The attacker can leverage this technique to:
- Access resources that should be served by different backends
- Bypass path-based access control lists
- Potentially expose sensitive application data or administrative interfaces
- Circumvent security policies that rely on file extension-based routing
The vulnerability affects the URI path parsing mechanism in HAProxy. When a path_end rule is configured to match requests ending in a specific extension like .png, an attacker can append #.png to any request path. HAProxy may interpret this as matching the rule, even though the actual requested resource has a different extension. See the HAProxy Commit Update for technical details on the fix.
Detection Methods for CVE-2023-45539
Indicators of Compromise
- HTTP access logs showing requests with # characters in URI paths
- Unusual routing of requests to backend servers not matching the expected file extensions
- Access attempts to sensitive resources with appended fragment-like patterns (e.g., file.php#.png)

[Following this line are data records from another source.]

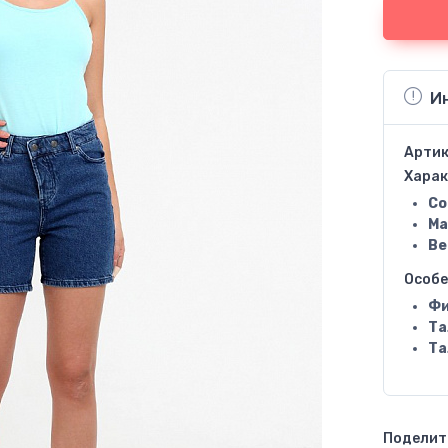
И
Артик
Харак
Со
Ма
Ве
Особ
Фи
Та
Та
Поделить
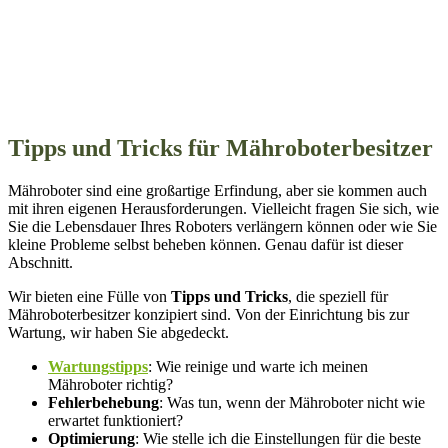
Tipps und Tricks für Mähroboterbesitzer
Mähroboter sind eine großartige Erfindung, aber sie kommen auch
mit ihren eigenen Herausforderungen. Vielleicht fragen Sie sich, wie
Sie die Lebensdauer Ihres Roboters verlängern können oder wie Sie
kleine Probleme selbst beheben können. Genau dafür ist dieser
Abschnitt.
Wir bieten eine Fülle von
Tipps und Tricks
, die speziell für
Mähroboterbesitzer konzipiert sind. Von der Einrichtung bis zur
Wartung, wir haben Sie abgedeckt.
Wartungstipps
: Wie reinige und warte ich meinen
Mähroboter richtig?
Fehlerbehebung
: Was tun, wenn der Mähroboter nicht wie
erwartet funktioniert?
Optimierung
: Wie stelle ich die Einstellungen für die beste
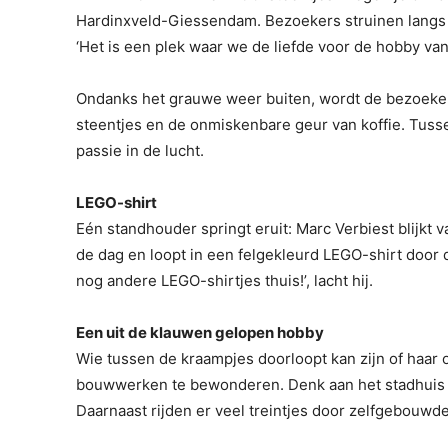
Hardinxveld-Giessendam. Bezoekers struinen langs
‘Het is een plek waar we de liefde voor de hobby va
Ondanks het grauwe weer buiten, wordt de bezoeke
steentjes en de onmiskenbare geur van koffie. Tusse
passie in de lucht.
LEGO-shirt
Eén standhouder springt eruit: Marc Verbiest blijkt 
de dag en loopt in een felgekleurd LEGO-shirt door d
nog andere LEGO-shirtjes thuis!’, lacht hij.
Een uit de klauwen gelopen hobby
Wie tussen de kraampjes doorloopt kan zijn of haar o
bouwwerken te bewonderen. Denk aan het stadhuis va
Daarnaast rijden er veel treintjes door zelfgebouwd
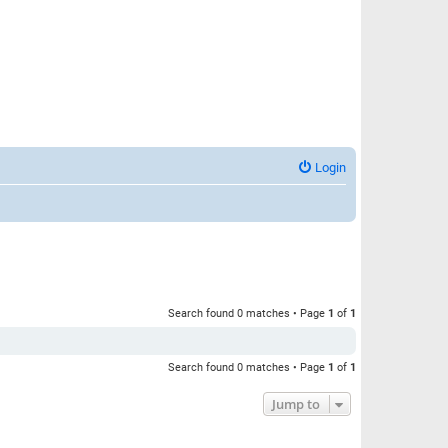
Login
Search found 0 matches • Page
1
of
1
Search found 0 matches • Page
1
of
1
Jump to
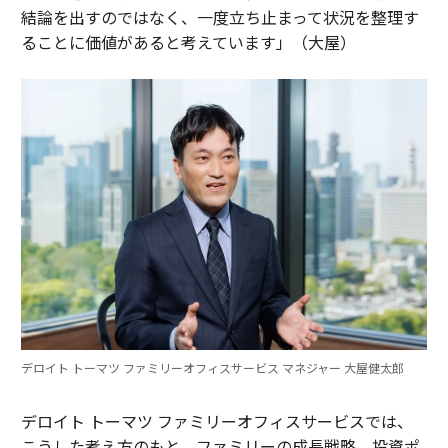
結論を出すのではなく、一度立ち止まって状況を整理す
ることに価値があると考えています」（大屋）
デロイト トーマツ ファミリーオフィスサービス マネジャー 大屋健太郎
デロイト トーマツ ファミリーオフィスサービスでは、
こうした考え方のもと、ファミリーの成長戦略、投資ポ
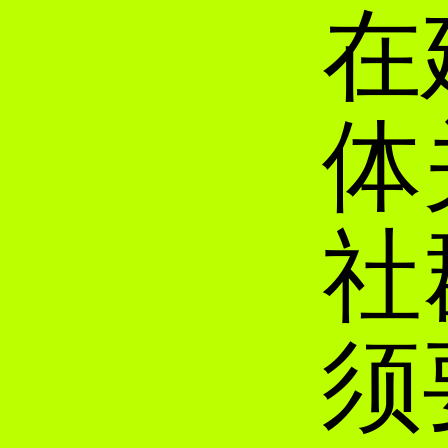
在
体
社
须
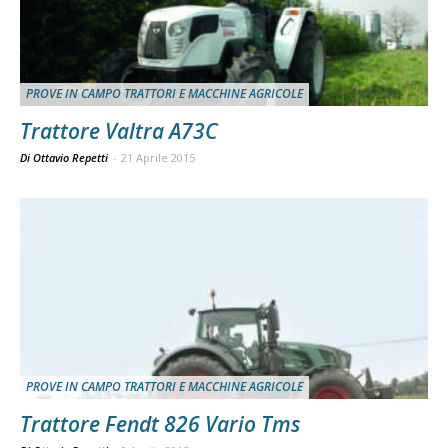
PROVE IN CAMPO TRATTORI E MACCHINE AGRICOLE
Trattore Valtra A73C
Di Ottavio Repetti
-
21 Aprile 2015
PROVE IN CAMPO TRATTORI E MACCHINE AGRICOLE
Trattore Fendt 826 Vario Tms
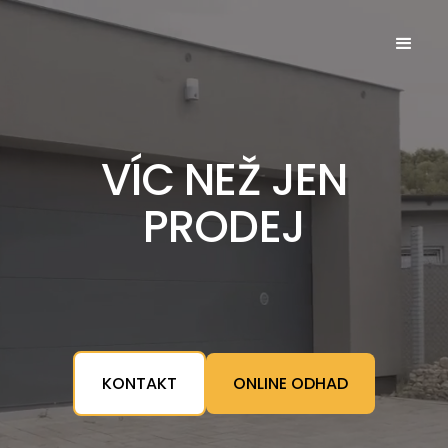
VÍC NEŽ JEN
PRODEJ
KONTAKT
ONLINE ODHAD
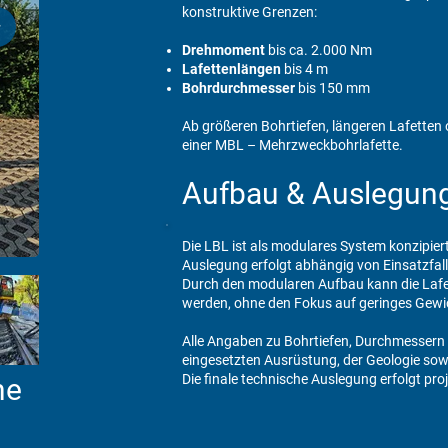
konstruktive Grenzen:
Drehmoment
bis ca. 2.000 Nm
Lafettenlängen
bis 4 m
Bohrdurchmesser
bis 150 mm
Ab größeren Bohrtiefen, längeren Lafette
einer MBL – Mehrzweckbohrlafette.
Aufbau & Auslegun
Die LBL ist als modulares System konzipier
Auslegung erfolgt abhängig von Einsatzfal
Durch den modularen Aufbau kann die Lafe
werden, ohne den Fokus auf geringes Gewi
Alle Angaben zu Bohrtiefen, Durchmessern
eingesetzten Ausrüstung, der Geologie sow
Die finale technische Auslegung erfolgt p
he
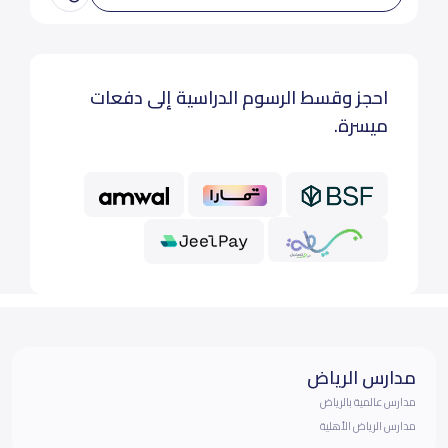
احجز وقسط الرسوم الدراسية إلى دفعات
ميسرة.
مدارس الرياض
مدارس عالمية بالرياض
مدارس الرياض الأهلية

- Backend servers receiving requests that should have been filtered by path-based ACLs
Detection Strategies
- Monitor HAProxy access logs for URI patterns containing # followed by file extensions
- Implement log analysis rules to detect requests where the apparent extension differs from the routing destination
- Deploy web application firewalls (WAF) to flag or block requests with suspicious URI fragment patterns
- Review HAProxy configurations for path_end rules that may be vulnerable to bypass
Monitoring Recommendations
- Enable detailed logging in HAProxy to capture full request URIs including special characters
- Set up alerts for anomalous backend routing decisions that don't match expected patterns
- Implement periodic audits of HAProxy ACL rule effectiveness using test requests
- Monitor for reconnaissance activity that may indicate attackers probing for this vulnerability
How to Mitigate CVE-2023-45539
Immediate Actions Required
- Upgrade HAProxy to version 2.8.2 or later immediately
- Review all path_end and similar path-based ACL rules in HAProxy configurations
- Audit access logs for potential exploitation attempts prior to patching
- Consider implementing additional input validation at the application layer as defense-in-depth
Patch Information
HAProxy has addressed this vulnerability in version 2.8.2. The fix properly handles the # character in URI parsing to prevent ACL bypass. Organizations should update to the latest HAProxy version available for their deployment. Debian users should refer to the Debian LTS Announcement for package updates. Additional technical context is available in the HAProxy Mailing List Discussion and the W3C HTTP Working Group Minutes.
Workarounds
- Implement URL normalization at the load balancer or WAF level to strip or reject URIs containing # characters
- Add explicit ACL rules to deny requests containing # in the path before routing evaluation
- Use path_reg with strict regular expressions instead of path_end for critical routing decisions
- Deploy backend application-level validation to enforce expected request patterns
# HAProxy configuration workaround - reject requests with # in URI
acl uri_has_fragment path_sub #
http-request deny if uri_has_fragment
Disclaimer: This content was generated using AI. While we strive for accuracy, please verify critical information with official sources.